2005-12-03 00:18:07 | Schopenhauer

Le Point の文化欄にはしばしば哲学の特集がある。日本やアメリカの一般の週刊誌では余り印象がないので、いかにもフランスらしいと勝手に思っている。日米とも今どき哲学でもないだろう、というようなところがあるのだろうか。先週の特集はショーペンハウアー Schopenhauer。その昔、名前を聞いた程度だが、現代のすべてに渡って見られる不安(定)な状況に対応する哲学を展開し、今その重要性が増しているというような件があったので読んでみた。

Arthur Schopenhauer (1788-1860)

この特集では、彼がどういう人で、何を見つけて、誰に影響を与え、今なぜ彼なのか、というテーマで7ページに渡って紹介されている。3回に分けて書いてみたい。

彼は何ものなのか? Qui donc était-il ?

彼はダンツィヒ Dantzig (現在のポーランドのゲダニスク Gdansk)に成功した商人の息子として生まれる。父親は息子に Arthur と名づけた。ヨーロッパのどこの国でも通用するというただひとつの理由から。このことはショーペンハウアー家がドイツ人である前にヨーロッパ人であることを示している。父親は Times 紙を購読し、10歳の息子を Havre に出してフランス語を習わせている。母親はゲーテの友人。

息子の教育には、外国語、音楽、劇場、オペラ。しかし息子を捉えたのは思想の世界。親爺は金と縁のない生活を心配して勉学を止めさせようとするが無駄。もし学問の世界を諦めるのであればヨーロッパ一周旅行へ連れて行くという話に16歳の息子はその条件を飲み、オランダ、イギリス、フランス、スイス、オーストラリアなどを巡る2年間の旅に出る。その結果、父親が望んだ通り、世界という本を読むことを学ぶ。この間に決定的な経験をする。

« Dès ma dix-septième année, avant d'avoir reçu aucune culture supérieure, je fus saisi de la misère de la vie comme le Bouddha dans sa jeunesse, quand il aperçut la maladie, la vieillesse, la douleur et la mort. »
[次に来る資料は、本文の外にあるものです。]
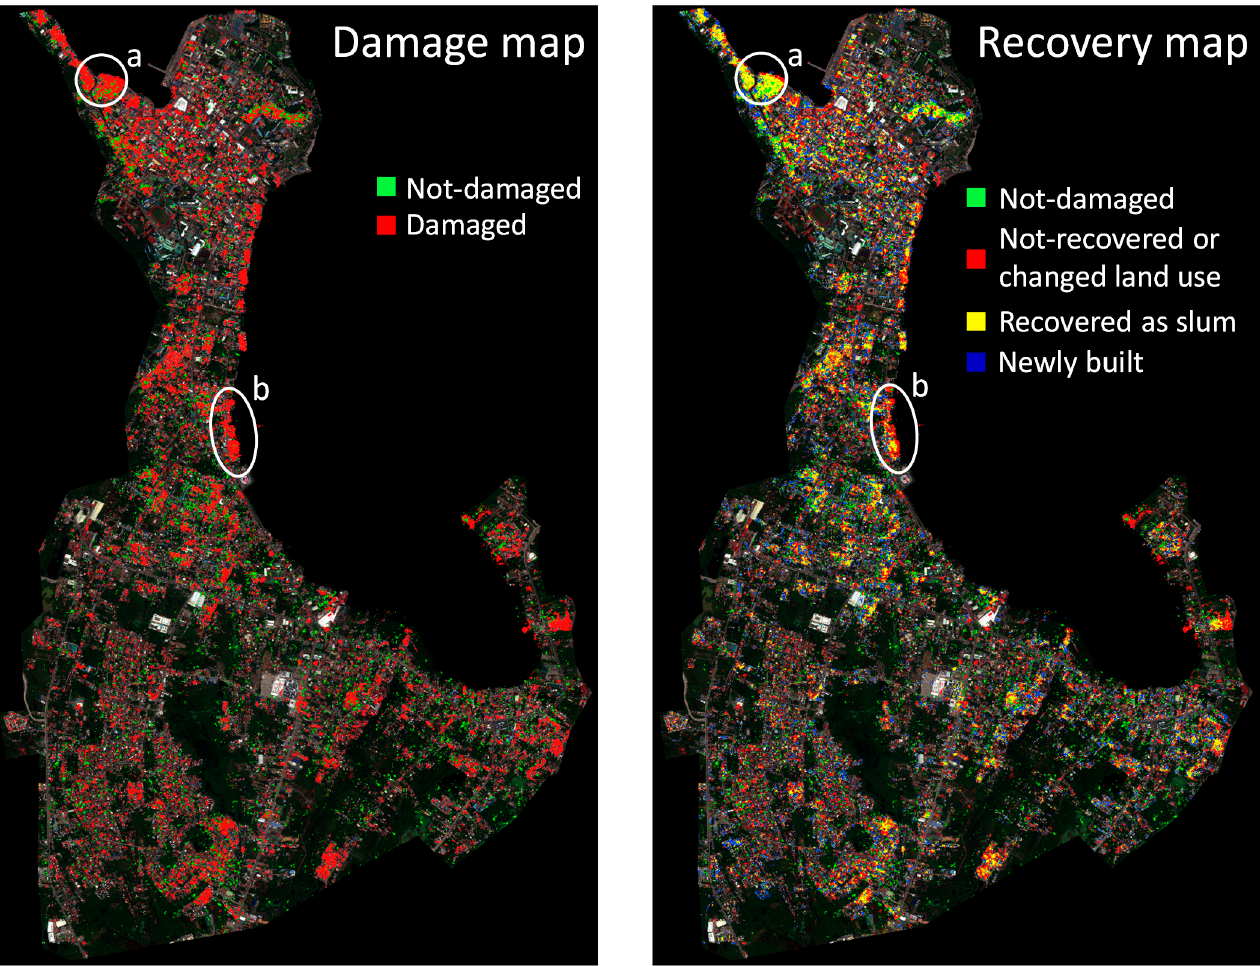
Figure 5. Damage and recovery maps for slum areas after Typhoon Haiyan, and the denoted areas as “a” and “b” show the negative and positive build-back-better goal implementation, respectively.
(私は素晴らしい文化に触れる前の17歳の頃から、若き仏陀が疾病、老い、苦痛、死を見た時のように人生の悲惨さに囚われてしまった。)

同年代の若者の誰よりも目覚めてハンブルグに帰ってきて、約束どおり商売をすることにする。本を隠し持ちながら。しかし、父親が屋根から落ちて亡くなる。これにはさすがの彼も落ち込み、自殺を考える。最初の欝である。その後、ラテン語、ギリシャ語を始め、医学、哲学に夢中になる。

母親の遺産が入り、彼は一生働かずに過ごすことができるようになると、23歳の時に、世界を理解しようという仕事に一生を費やそうと決心する。30歳で大著「意志と表象としての世界」を完成させ、1819年に出版している。それ以後の作品はすべてこの焼き直しや敷衍であると言ってもよい。若くしての成功は彼を高慢にし、ベルリン大学では20歳ほど年上の大家ヘーゲル Hegel と同じ時間帯に自分の講義を設定する。しかし、超満員のヘーゲルの講義とは対照的にほとんど一人の学生も集められないという屈辱を味わう。第二の欝の始まりになる。
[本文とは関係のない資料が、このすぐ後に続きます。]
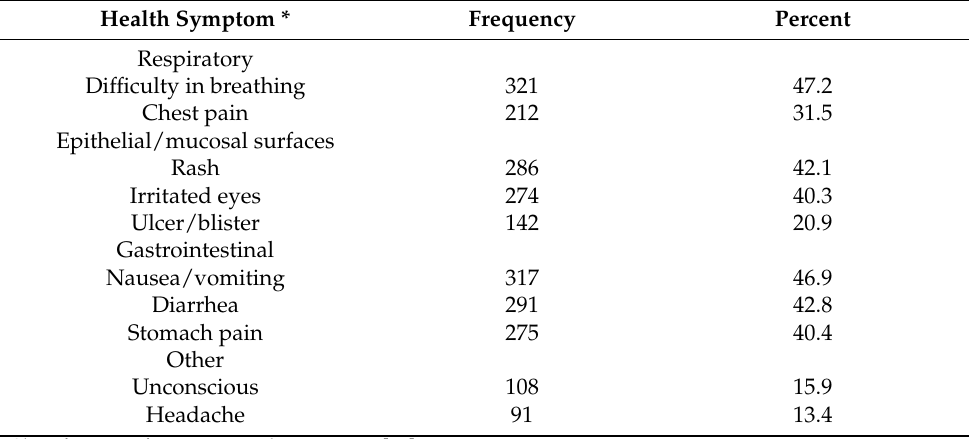
Table 5. Prevalence of acute health symptoms among farmers in Nakhon Sawan (N = 680).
30年の沈黙を経た1851年、« Parerga et Paralipomena » (=A-côtés et omissions) 『パレルガとパラリポメナ』 (『付録と補遺』) で再び世に出る。すでに60歳を越えていた。数年で彼のペシミストで人間嫌い misanthrope の考えがヨーロッパを魅了するようになる。人生は苦しみ、と唱える彼はドイツの仏教者 bouddhiste allemand と呼ばれる。1860年、フランクフルトの居間で心筋梗塞のため72歳の一生を終える。

彼は人生の最高の目的に掲げたことを最終的に達成した。それは哲学者であること、それは取りも直さず存在について理解すること、それ以外はすべて付録。結局、この自己中心的なブルジョアは、考え、作品を書くためにだけ人生を送ったことになる。だから、満たされなかった愛情生活、頑なな独身主義者、パラノイア、フルート演奏、東洋趣味、人間嫌い、反動主義、犬好きなどはほんの逸話にしか過ぎないことになる。彼は自分自身を次のように定義していた。

« Mais qui suis-je donc ? Je sui celui qui a écrit "Le monde comme volonté et comme représentation" et qui a donné du grand problème de l'existence une solution qui remplacera peut-être les solutions antérieures et en tout cas occupera les penseurs des siècles à venir. »

「では一体私は何ものか。『意志と表象としての世界』を書いた人。存在の重大問題について過去の解答に代わる、来るべき世紀の思想家を捉えることになるだろうひとつの解答を与えた人。」